**Brano**
La prima volta
di Sergio Albertini
La prima opera di Giacomo Puccini non era mai stata rappresentata finora al Lirico di Cagliari. Il debutto è festeggiato dal pubblico e soddisfa nel complesso con una direzione appassionata e consapevole, una regia chiara, un cast con buone frecce al suo arco.
“Al Dal Verme di Milano abbiamo avuto finalmente un buon spettacolo ed un successo genuino, pieno: l'opera-ballo in un atto del giovane e simpatico maestro Giacomo Puccini - Le Willis - non potea davvero sortire esito migliore. Non un pezzo passò inosservato, senza sollevare applausi o fruttare chiamate al proscenio all'autore. Il libretto delle Willis è del chiaro poeta Ferdinando Fontana, ed è un lavorino grazioso, riuscito. la musica di cui lo rivestì il bravo Puccini è scorrevole, nervosa, né racchiude un frammento che possa produrre senso di noja nel pubblico. Nelle Willis predomina in generale l'istrumentale, e ciò talvolta a danno delle voci, dello svolgimento del canto - ma il primo è così ricco di colori, di effetti da far perdonare questi difetti al giovane maestro.”

**Cosa fare**
Prosegui la recensione sulle Willis di Puccini riprendendo subito dopo l'ultima frase riportata.

**Dati forniti**
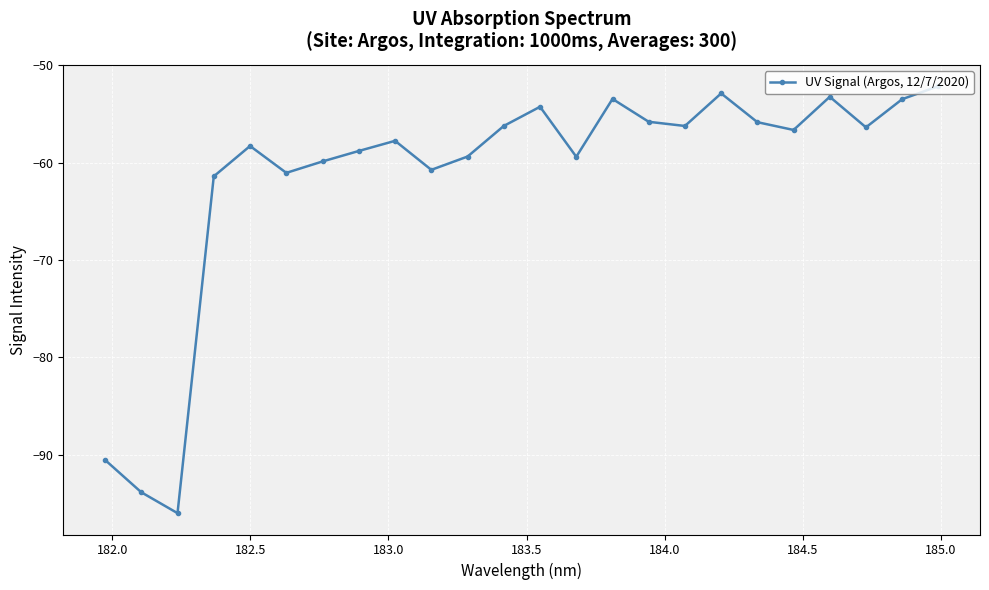

What is the smallest value displayed?

-96.0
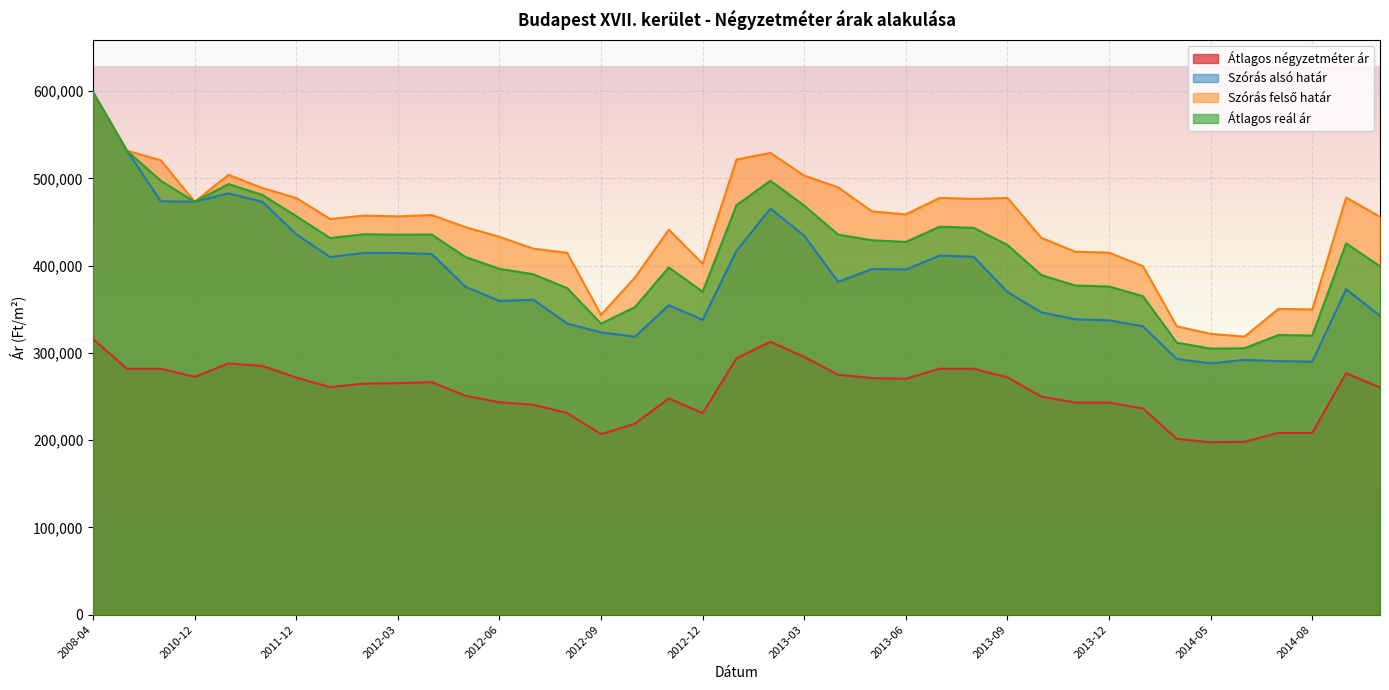

Between 2013-03 and 2014-04, which series saw the biggest shift?

Szórás felső határ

**Soluzione**
Così, su «Il Teatro Illustrato» anno IV n° 42, giugno 1884.
Qualche passo indietro. L'anno prima, 1883, Puccini ha ottenuto il suo diploma con la composizione Capriccio sinfonico. Il primo aprile di quello stesso 1883 proprio la rivista «Il Teatro Illustrato» annuncia un concorso per compositori esordienti per un'opera inedita. Puccini partecipa con Le Villi. Il giovane Giacomo, che pure ha lavorato frettolosamente, non teme l'esito della commissione esaminatrice; la presiede infatti Ponchielli, suo insegnante al Conservatorio, e tra gli altri membri Arrigo Boito (che aveva diretto con successo il suo Capriccio sinfonico, Franco Faccio (direttore e compositore, e grande amico di Boito), Amintore Galli (altro suo insegnante di Conservatorio). Ma...la vittoria venne assegnata a Zuelli e Mapelli; e quest'ultimo ha proposto un'opera, Anna e Gualberto, su libretto di quel Fontana che ha scritto per Puccini il testo di Le Villi.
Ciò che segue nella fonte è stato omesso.